Several proposed new laws and regulations would require investment firms and advisors to report on, and prevent, the abuse of seniors.

The proposals, designed to address a growing number of financial-exploitation cases, would make it easier for the industry to report abuse and delay disbursement of funds in such cases.

State eldercare officials want more cooperation from financial firms in identifying victims and their assets. At the same time, financial institutions worry about violating privacy provisions in reporting abuse and hesitate to stop disbursements without court-ordered account freezes.

“There’s a risk of being sued by the account holder … particularly if [a firm’s] suspicions about abuse don’t pan out,” said Judith Shaw, Maine securities administrator and president of the North American Securities Administrators Association (NASAA).

A model state law, developed by NASAA, would allow a 10-day hold on disbursements when firms and individual advisors reasonably believe financial exploitation of an investor 60 years of age or older is taking place. 

Additionally, government agencies would gain broader access to firms’ records in such cases.

Even when they report cases, many financial institutions currently will not provide financial records to protective-service authorities, said Kathleen Quinn, executive director of the National Adult Protective Association, which supports the model law.

“They say it’s because of federal privacy laws,” Quinn said.

Importantly, the model act would also require reporting by advisors and firms to authorities when they see cases of suspected abuse—an idea the securities industry opposes.

Comments on the state law proposal closed last month.

In a related action, Finra last month asked for comment on a proposed new rule that would permit supervisors and compliance people to put temporary 15-day holds on disbursements from accounts owned by people age 65 and older (or otherwise impaired) when financial exploitation is suspected.

Comments on the Finra proposal, Regulatory Notice 15-37, are due November 30.

The Finra plan would allow “enough time to do an investigation, get into court, and really protect” the investor, said Wendy Cappelletto, supervising attorney in the office of the public guardian for Cook County, Ill.

On the Congressional front, senators Susan Collins (R-Maine) and Claire McCaskill (D-Mo.), introduced a bill in October that would provide immunity from federal privacy violations for financial institutions and advisors who report suspected abuse to regulators or adult protective services agencies.

Disagreements Emerge On Details  

Although the industry and regulators agree on the need to protect the swelling number of vulnerable seniors, they disagree on some of the details in the proposals.

Under the state model law, for example, a firm or advisor would be required to notify state regulators and adult protective services departments of any suspected abuse.

“Getting that into the hands of someone who can do something about it is important,” NASAA's Shaw said.
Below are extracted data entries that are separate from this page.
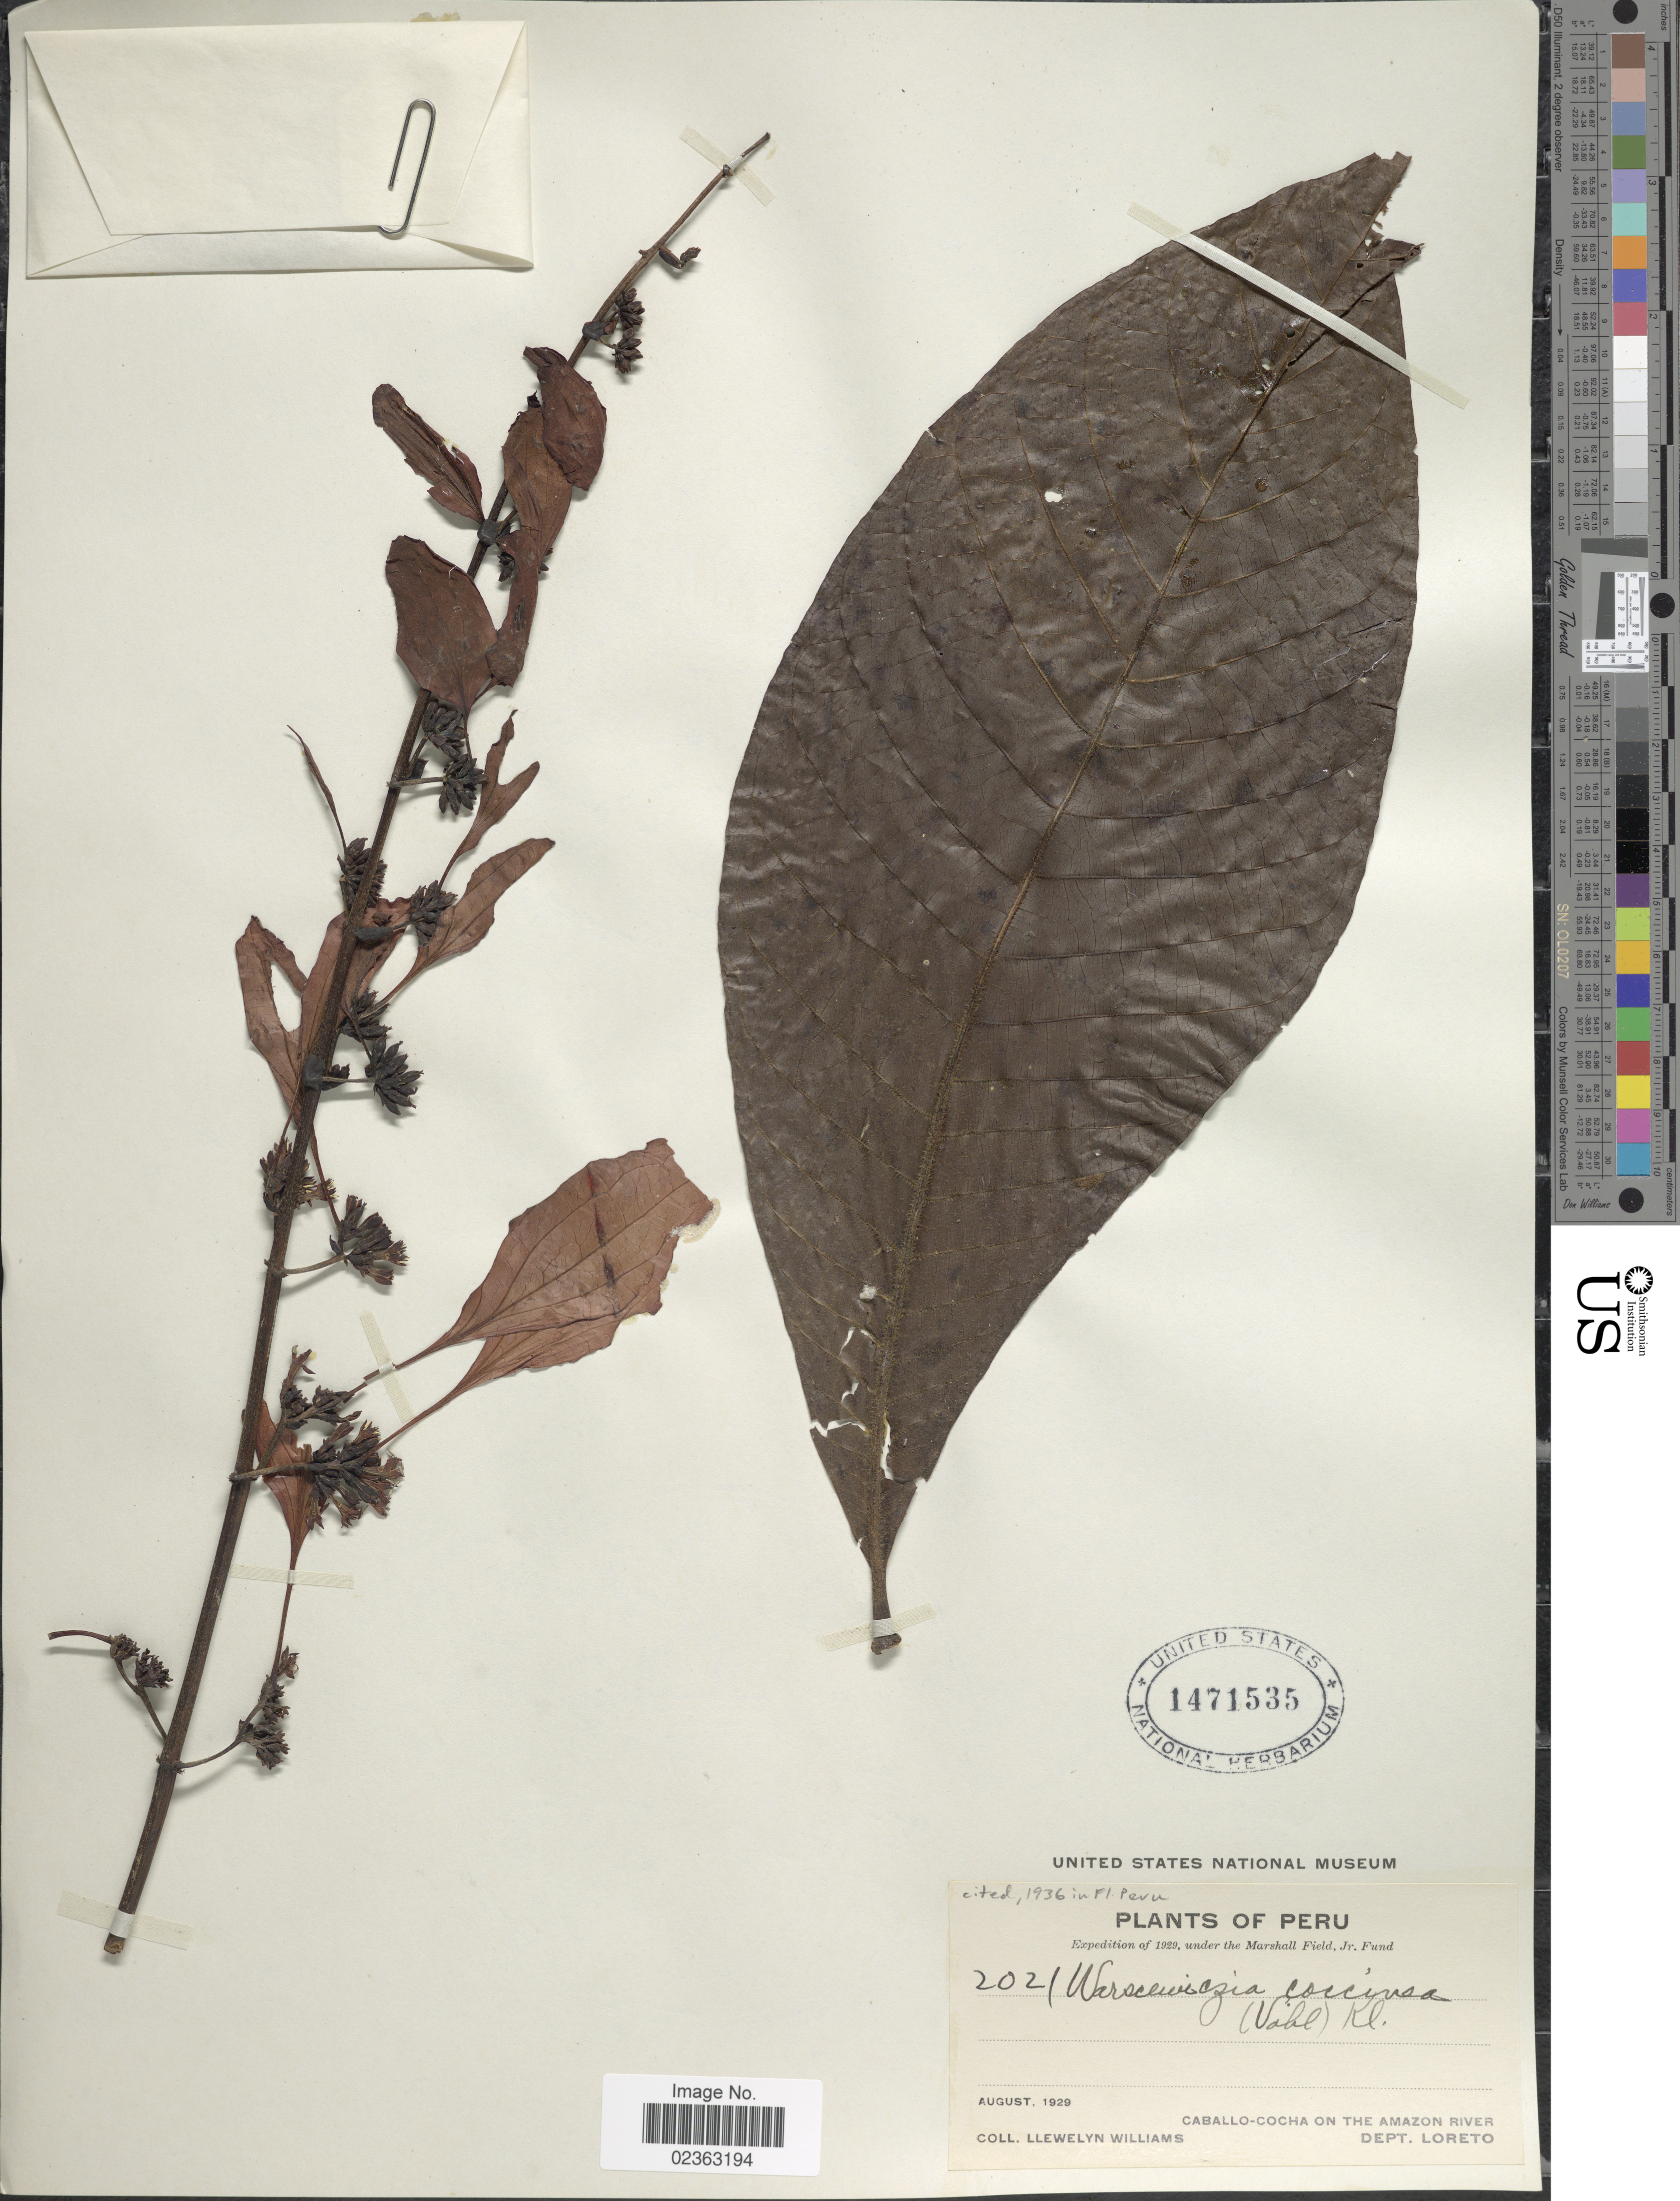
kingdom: Plantae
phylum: Tracheophyta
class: Magnoliopsida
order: Gentianales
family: Rubiaceae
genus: Warszewiczia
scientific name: Warszewiczia coccinea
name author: (Vahl) Klotzsch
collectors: Ll. Williams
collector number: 2021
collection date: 1929-08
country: Peru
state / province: Loreto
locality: Caballo-Cocha on the Amazon River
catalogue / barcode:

The Securities Industry and Financial Markets Association (SIFMA), which has been working with a number of states individually in combating financial exploitation, does not like the idea of mandatory reporting. Neither does the Financial Services Institute.

In many states, adult protective services agencies don’t have the resources to handle the thousands of reports that would be generated with mandated reporting, SIFMA  said in a comment letter to NASAA. The trade group estimated that up to half of all suspected cases turn out to be false positives.

State protective-services agencies, on the other hand, support mandatory reporting.

In states where reporting elder abuse is mandatory, usually by banks, “that’s really helped a lot … because [firms] have so much information” about assets that may need protecting, Quinn said.

SIFMA also wants state regulators to drop a proposed requirement to have individual advisors report abuse. The trade group wants that duty left up to firms.

A requirement on individuals would duplicate reporting and force registered reps and investment advisor representatives to circumvent reporting procedures at their firms, SIFMA says.

The trade group also wants more protections beyond the state-proposed 10-day hold period, absent a court order to freeze assets.

State elder authorities say they understand those liability concerns, but feel the industry may be overly fearful.

“In the 17 years I’ve been in this role, I’ve never seen a bank or financial institution sued for freezing [assets] or reporting” abuse, said Cappelletto of the Cook County public guardian’s office.

“But I have seen them sued for not taking action,” she said. “When you’re a deep pocket, and you allow money to go out [to an exploiter], that’s where they get in trouble.”

Despite some differences over the details, all the players support state and federal efforts to make it easier to report and stop exploitation.

SIFMA is encouraging policymakers to harmonize rules as much as possible and develop a single portal to handle reporting to the numerous local protective agencies.

“I think there’s a high likelihood we can get something integrated that will work well to protect senior clients,” said Marin Gibson, an associate general counsel at SIFMA.